Super funds had a strong September with the median growth fund (61 to 80% in growth assets) up 1.2% for the month. That propelled the return over the first nine months of CY24 to an impressive 8.6%. Given the strength of share markets this year, higher risk categories have fared even better so far.
Chant West Senior Investment Research Manager, Mano Mohankumar, says that with 25% and 30% allocated to Australian shares and international shares, respectively, those asset classes remain the primary drivers of growth fund performance. “In September, share markets globally benefitted from the US Federal Reserve officially cutting interest rates for the first time since March 2020, with more to come.

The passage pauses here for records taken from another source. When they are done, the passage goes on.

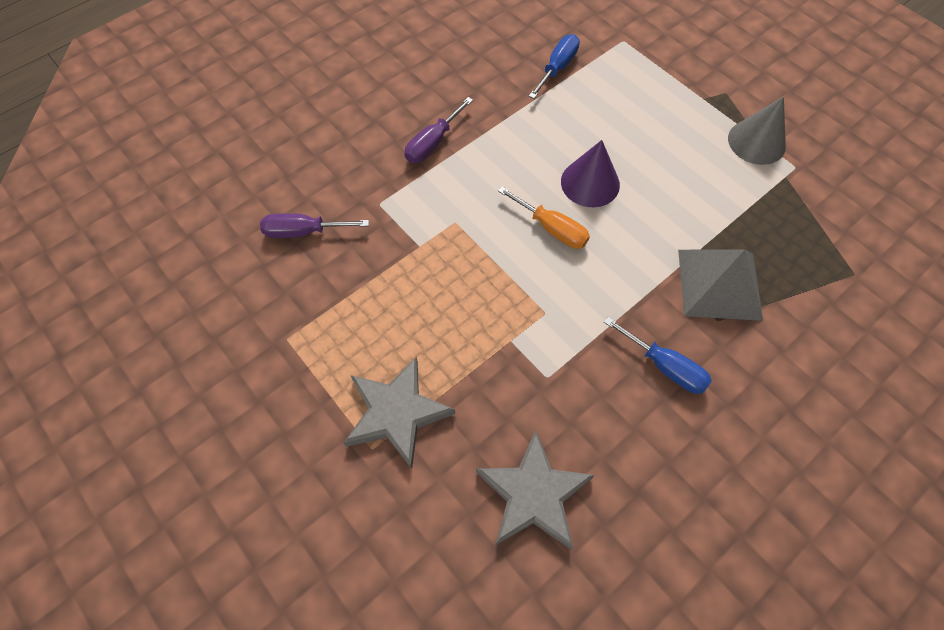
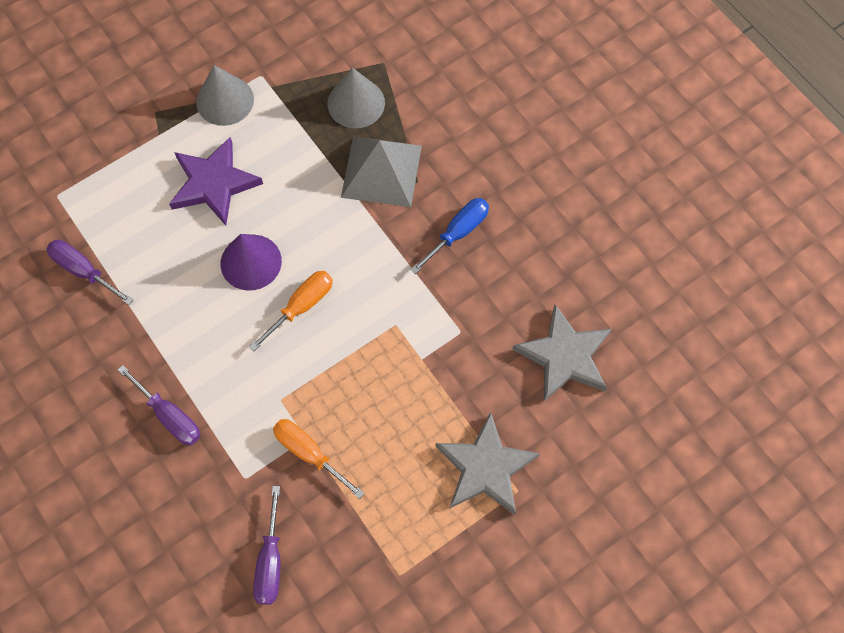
camera: 85 degrees left, 5 degrees up
blue screwdriver [529,34,580,99] -> purple screwdriver [47,240,133,305]
none -> purple star [169,137,263,226]
none -> orange screwdriver [273,419,365,499]
none -> grey cone [327,68,385,128]

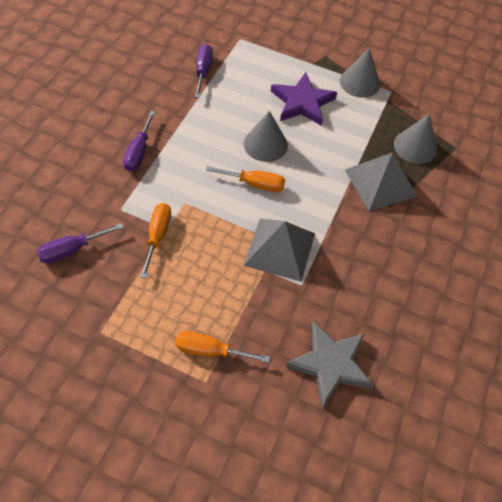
camera: 55 degrees right, 10 degrees down
purple cone [221,234,282,291] -> grey cone [244,111,288,162]
blue screwdriver [410,198,489,274] -> none
grey star [436,412,540,515] -> orange screwdriver [175,331,270,363]
none -> grey pyramid [244,218,315,282]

While a reduction was largely already priced into markets, the 50-basis point cut was larger than usual. Markets were also boosted by China announcing a raft of stimulus measures to lift economic growth and support its struggling property market.

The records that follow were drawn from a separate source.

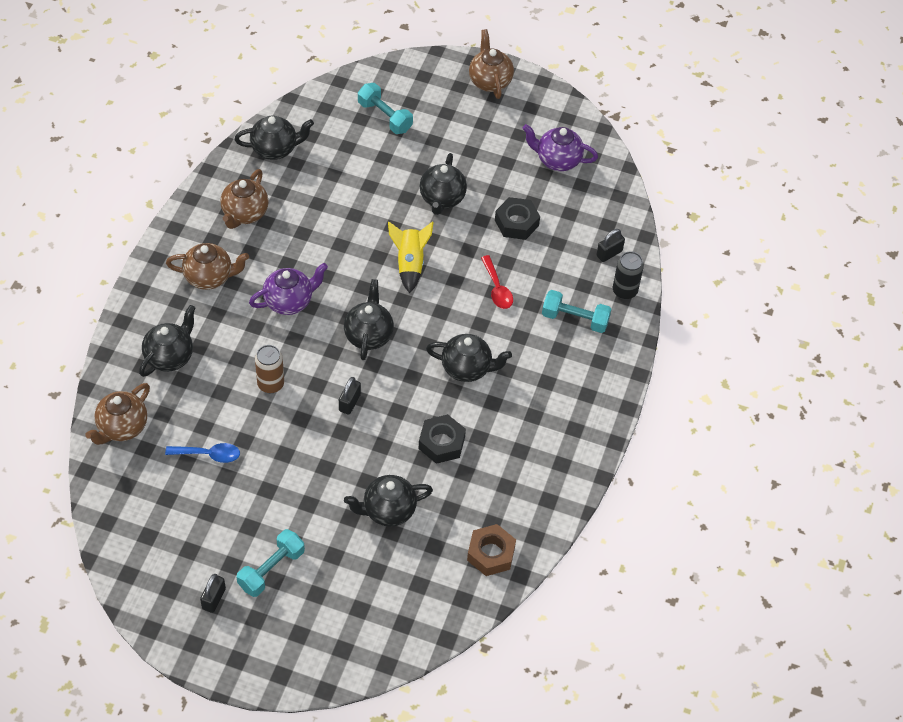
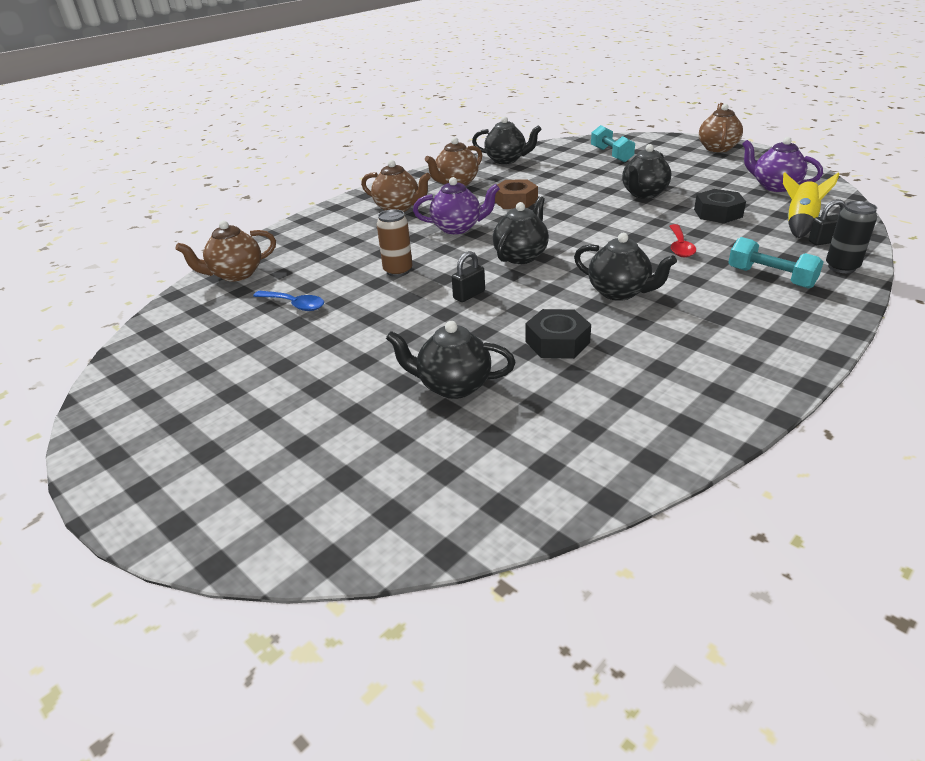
camera: 30 degrees right, 20 degrees down
black teapot [139,305,195,377] -> none
black padlock [200,574,226,613] -> none
turquoise dumbbell [237,529,305,597] -> none
yellow rocket [388,221,433,293] -> yellow rocket moved to [783,172,839,238]
brown nut [467,524,516,576] -> brown nut moved to [495,179,538,209]

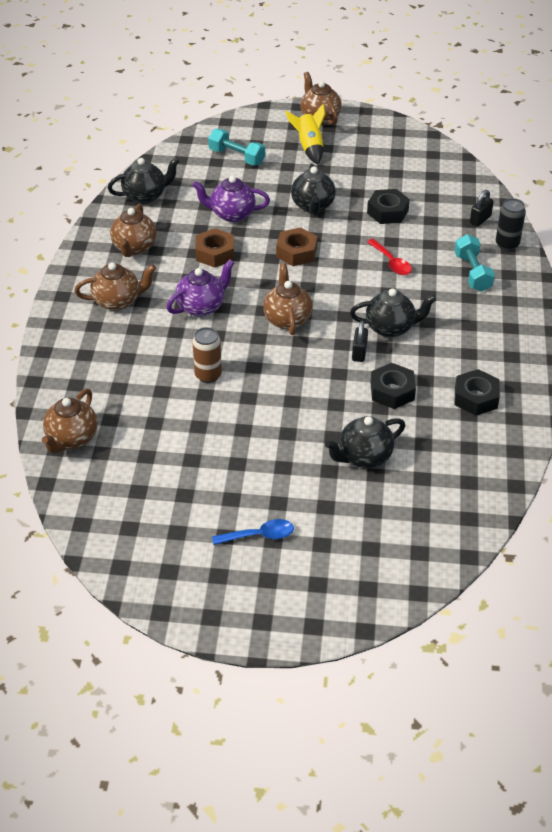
camera: 40 degrees left, 10 degrees up
blue spoon [253,291,324,311] -> blue spoon moved to [212,519,294,545]
black padlock [452,251,485,302] -> black padlock moved to [352,321,368,362]
black teapot [493,196,549,264] -> brown teapot [263,263,313,335]
turquoise dumbbell [728,237,823,289] -> turquoise dumbbell turned 75 degrees clockwise [455,234,495,292]
purple teapot [742,137,823,192] -> purple teapot moved to [192,176,270,222]
yellow rocket [783,172,839,238] -> yellow rocket moved to [285,104,325,164]
none -> brown nut [276,227,318,266]
none -> black nut [455,369,500,416]

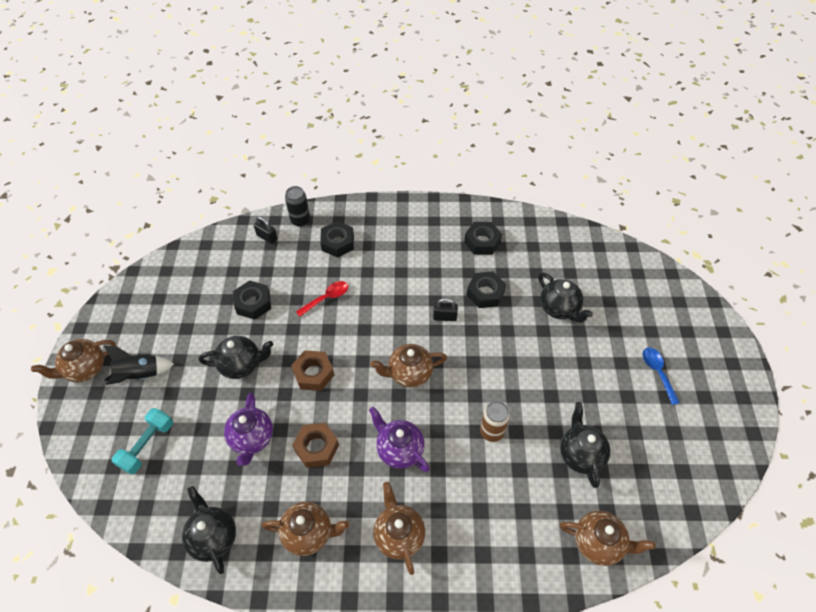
camera: 95 degrees left, 10 degrees up
yellow rocket [285,104,325,164] -> black rocket [104,346,174,385]
black teapot [350,288,436,338] -> black teapot moved to [560,402,610,488]
turquoise dumbbell [455,234,495,292] -> black nut [320,221,354,258]

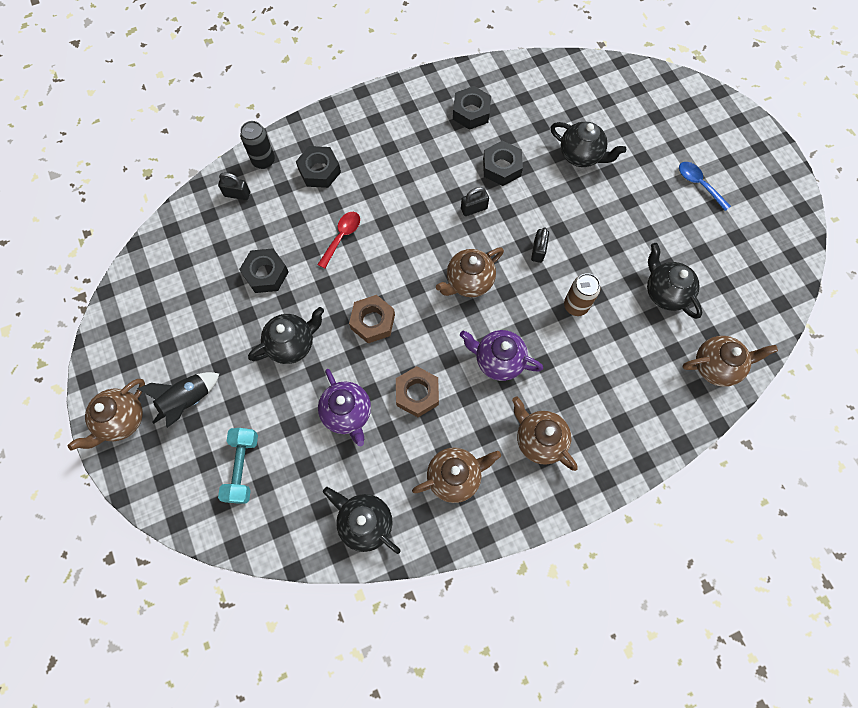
camera: 25 degrees left, 15 degrees up
none -> black padlock [531,227,549,263]

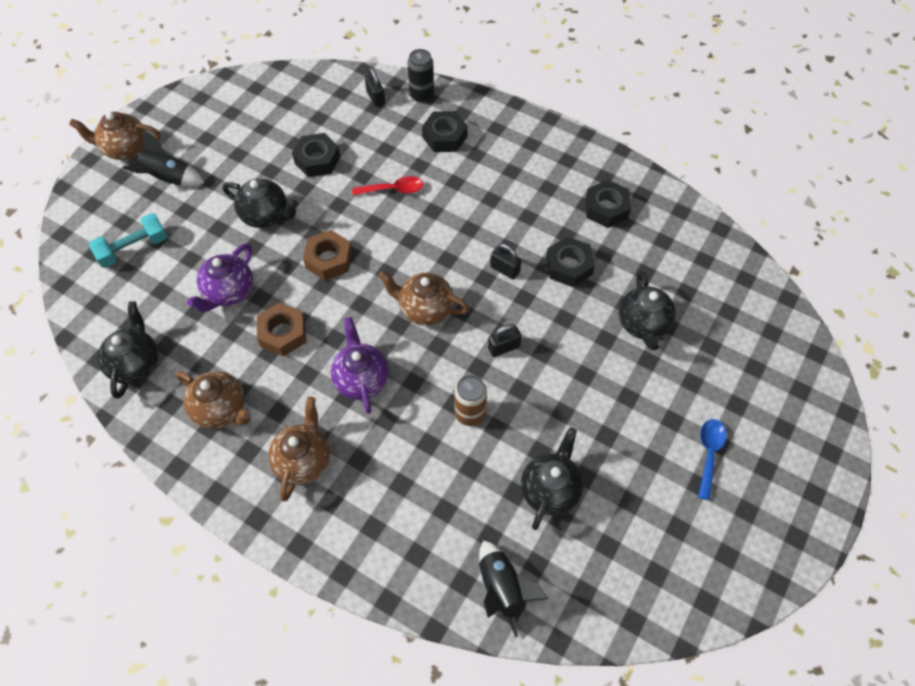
camera: 55 degrees right, 10 degrees down
brown teapot [682,336,778,387] -> black rocket [479,541,548,637]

“Over the month, Australian shares returned an impressive 3.1%. Developed international shares were up 1.5% in hedged terms, but the appreciation of the Australian dollar (up from US$0.68 to US$0.69) turned that into a small loss of 0.5% in unhedged terms. Super funds on average have about 70% of their international shares exposure unhedged. Emerging markets shares outperformed developed markets returning 4.3%, led by China. Bond markets were also up over the month with Australian and international bonds returning 0.3% and 1.1%, respectively, as bond yields fell,” says Mohankumar.
The table below compares the median performance to the end of September 2024 for each of the traditional diversified risk categories in Chant West’s Super Fund Performance Survey, ranging from All Growth to Conservative. All risk categories have generally met their typical long-term return objectives, which generally range from CPI + 1.5% for Conservative funds to CPI + 4.25% for All Growth.
Long-term performance remains above target
MySuper products have been operating for just under 11 years, so when considering performance, Mohankumar says it’s important to remember that super is a much longer-term proposition.
“Since the introduction of compulsory super in July 1992, the median growth fund has returned 8% p.a. The annual CPI increase over the same period is 2.7%, giving a real return of 5.3% p.a. – well above the typical 3.5% target. Even looking at the past 20 years, which includes three major share market downturns – the GFC in 2007-2009, COVID-19 in 2020, and the high inflation and rising interest rates in 2022 – super funds have returned 7.4% p.a., which is still comfortably ahead of the typical objective.”
The chart below shows that for most of the time, the median growth fund has exceeded its return objective over rolling 10-year periods, which is a commonly used timeframe consistent with the long-term focus of super. The exceptions are two periods between mid-2008 and late-2017, when it fell behind. This is because of the devastating impact of the 16-month GFC period (end-October 2007 to end-February 2009) during which growth funds lost about 26% on average.